Difficulty: 1-month | Stack: Python, PyTorch, PEFT, Flower (flwr), FastAPI, gRPC, Docker Compose, SQLite
Who this is for
A hospital network or telehealth platform running identical ASR devices at multiple sites — each site adapts to its own speakers, but all sites benefit from aggregated dialect knowledge without sharing patient audio.
Build steps
- Stand up a Flower federated learning server with a custom FedAvg strategy that aggregates only LoRA adapter weight deltas (not full model weights), keeping communication payload under 10 MB per round.
- Implement a Flower client that wraps the on-device Whisper + PEFT training loop from Project 1; each round it receives the global adapter, fine-tunes locally for N steps on its private audio buffer, then sends back the weight delta.
- Add differential privacy noise injection (Gaussian mechanism via Opacus) to the client’s gradient updates before transmission, with configurable ε budget so operators can tune the privacy-utility tradeoff.
- Build a FastAPI coordination layer that tracks client participation, enforces a minimum quorum (e.g., 3 of 5 nodes must contribute) before aggregation, and stores global adapter checkpoints with metadata (round, participating_sites, avg_WER).
- Create a Docker Compose setup with one server container and three simulated client containers each trained on different accent subsets of Mozilla Common Voice, so a developer can run the full federated cycle locally and measure WER improvement per round.
- Write an evaluation script that replays federation rounds and plots per-site WER over rounds, showing that the shared adapter outperforms both the base model and site-only adaptation after ~5 rounds.
Risks
- Differential privacy kills utility at small datasets: at clinically realistic dataset sizes (hundreds of utterances per site), adding ε<2 DP noise often prevents any meaningful WER improvement — you may need to demonstrate the tradeoff honestly rather than claiming a working system.

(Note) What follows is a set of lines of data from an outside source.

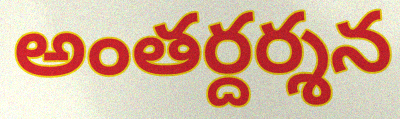
అంతర్దర్శన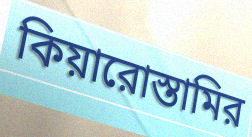
কিয়ারোস্তামিরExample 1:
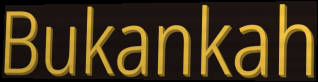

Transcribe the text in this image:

Bukankah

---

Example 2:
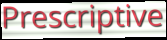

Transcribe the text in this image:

Prescriptive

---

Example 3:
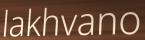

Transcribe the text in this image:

lakhvano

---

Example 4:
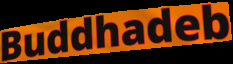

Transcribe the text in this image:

Buddhadeb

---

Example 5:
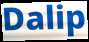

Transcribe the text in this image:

Dalip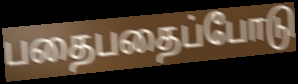
பதைபதைப்போடுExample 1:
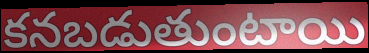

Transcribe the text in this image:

కనబడుతుంటాయి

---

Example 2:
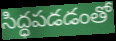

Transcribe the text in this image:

సిద్ధపడడంతో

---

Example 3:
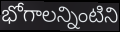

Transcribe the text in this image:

భోగాలన్నింటిని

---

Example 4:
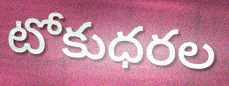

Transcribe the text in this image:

టోకుధరల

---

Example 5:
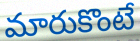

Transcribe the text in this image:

మారుకొంటే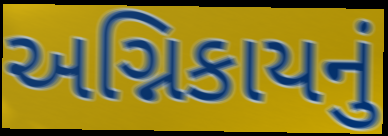
અગ્નિકાયનું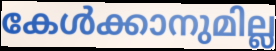
കേൾക്കാനുമില്ല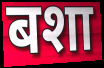
बशा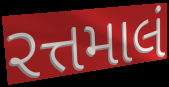
રત્તમાલંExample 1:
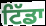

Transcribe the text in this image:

ਟਿੱਡਾ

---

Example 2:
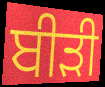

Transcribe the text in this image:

ਬੀਡ਼ੀ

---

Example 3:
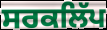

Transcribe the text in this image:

ਸਰਕਲਿੱਪ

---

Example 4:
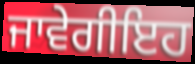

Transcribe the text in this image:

ਜਾਵੇਗੀਇਹ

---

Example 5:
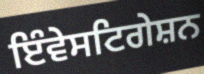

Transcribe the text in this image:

ਇੰਵੇਸਟਿਗੇਸ਼ਨ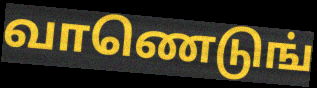
வாணெடுங்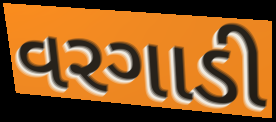
વરગાડીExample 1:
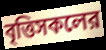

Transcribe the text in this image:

বৃত্তিসকলের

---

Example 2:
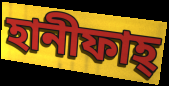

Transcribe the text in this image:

হানীফাহ্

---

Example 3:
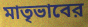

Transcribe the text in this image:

মাতৃভাবের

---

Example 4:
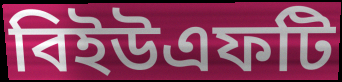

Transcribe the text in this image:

বিইউএফটি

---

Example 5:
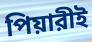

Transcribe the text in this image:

পিয়ারীইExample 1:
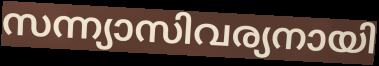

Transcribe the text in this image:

സന്ന്യാസിവര്യനായി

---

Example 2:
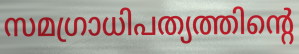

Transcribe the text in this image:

സമഗ്രാധിപത്യത്തിന്റെ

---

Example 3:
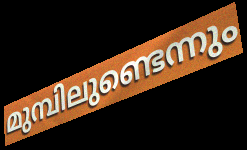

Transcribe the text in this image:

മുമ്പിലുണ്ടെന്നും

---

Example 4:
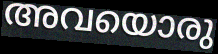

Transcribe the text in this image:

അവയൊരു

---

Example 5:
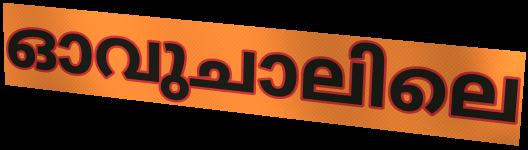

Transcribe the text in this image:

ഓവുചാലിലെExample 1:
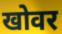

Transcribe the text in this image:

खोवर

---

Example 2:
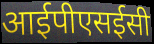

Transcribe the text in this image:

आईपीएसईसी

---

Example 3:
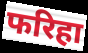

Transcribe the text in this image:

फरिहा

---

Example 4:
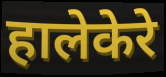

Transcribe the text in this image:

हालेकेरे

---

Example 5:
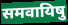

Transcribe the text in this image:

समवायिषु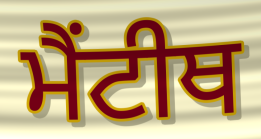
ਮੈਂਟੀਥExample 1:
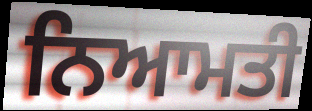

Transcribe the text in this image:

ਨਿਆਮਤੀ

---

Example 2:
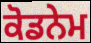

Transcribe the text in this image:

ਕੋਡਨੇਮ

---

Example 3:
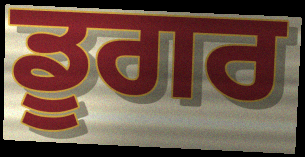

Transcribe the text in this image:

ਡੂਗਰ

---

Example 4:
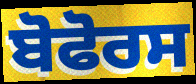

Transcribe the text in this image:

ਬੋਫੋਰਸ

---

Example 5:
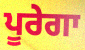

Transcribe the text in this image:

- Flower version instability: flwr’s API changes significantly between minor versions; pin your dependencies tightly and test client-server version mismatch explicitly or federation silently fails with cryptic gRPC errors.
- Simulated federation gap: Docker Compose clients on one machine share CPU cache and memory bandwidth, so RTF and timing results won’t transfer to real multi-device deployments — flag this clearly in your README so users don’t deploy based on simulated performance numbers.